張生心裡一緊,一個健步就衝到小坡頂,只見一群冬狼都支棱起耳朵,揚起狼頭,掃一掃四周,沒看見什麽敵人,又轉頭木愣愣的一臉看著薇薇安,一臉懵逼,不好好睡覺叫什麽叫,坡頂有狼放哨呢,大部分冬狼覺得沒什麽危險,又趴下去睡覺了,吃飽喝足還不用捕獵的日子那是真少有,能睡一會兒懶覺就多睡一會兒先,隻留下兩隻薇薇安身旁躺著的冬狼狼臉懵逼的和薇薇安相對而視, 一副“老大還讓不讓狼活了,又是打巴掌又是發警報的,然而啥也沒有啊”的無辜臉,看的張生突然想笑。

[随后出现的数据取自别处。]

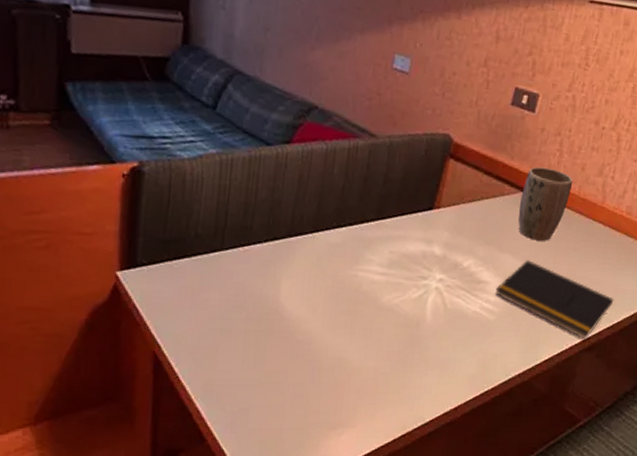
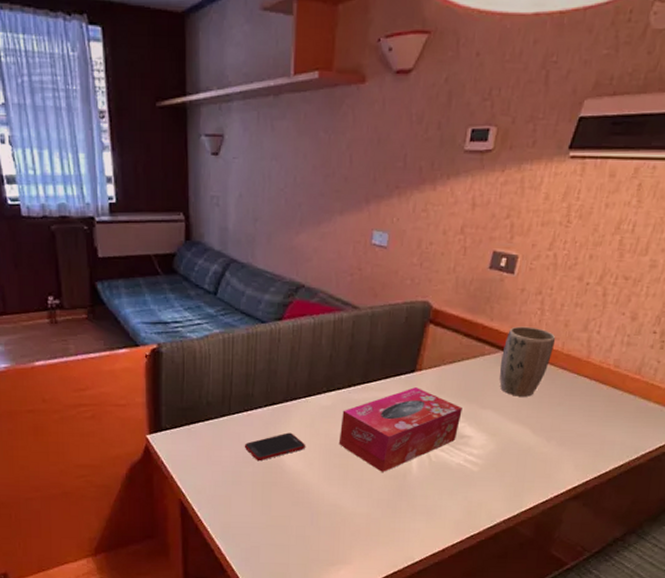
cell phone: none [237,273,311,306] -> present [244,432,306,462]
tissue box: none [347,226,480,320] -> present [338,387,462,472]
notepad: present [495,260,614,340] -> none [478,415,602,489]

兩冬狼或許也覺得沒啥大事兒,和薇薇安懵逼了一會兒就趴下了,反正打不過逃不掉,吃飽喝足不如睡覺,張生看的想笑,又怕被薇薇安看到他笑之後晚上和他秋後算帳,隻好轉身跳下小坡去料理那北極熊的屍首。永冬世界氣溫超低,北極熊死了一夜也沒一絲腐化的跡象,張生隻管順著皮一路剝下來,又自頸部的斷首口一路下滑,開膛破腹,將內髒和骨頭都丟在一邊,獸皮又放另一邊,肉全取下來,切好,碼在一堆,拿獸皮一裹好,抱著就走回坑裡。
“這群冬狼都怎麽了?”薇薇安看起來還有點害怕。
“不知道,他們似乎臣服我了,除了海豹肉好像被他們又吃了點以外沒啥損失,反正擠著睡覺還蠻熱火,就別操心那麽多了。”張生抬手一發治療神術丟在薇薇安身上,又壞笑著撲了過去。
“噢!你又來!昨天也是那麽多狼看著,噢!”
“別說話!用心去感受。”
“饒了我吧!受不了了啊!”
冬狼首領一臉懵逼,難道這兩個奇怪的首領一天不嫌無聊的嘛,天天做著奇怪的事情,真是不可理喻,轉身爬上了坡頂,開始它的放哨大業。
在黯淡清冷的日光下,伴隨著狼嚎的還有那莫名其妙的撞擊聲和一個人類女子的討饒聲,遠處海豹們嗷嗷的叫著捕食,生活,伴隨大海的漲落,構成了上古人類世界的一道奇景。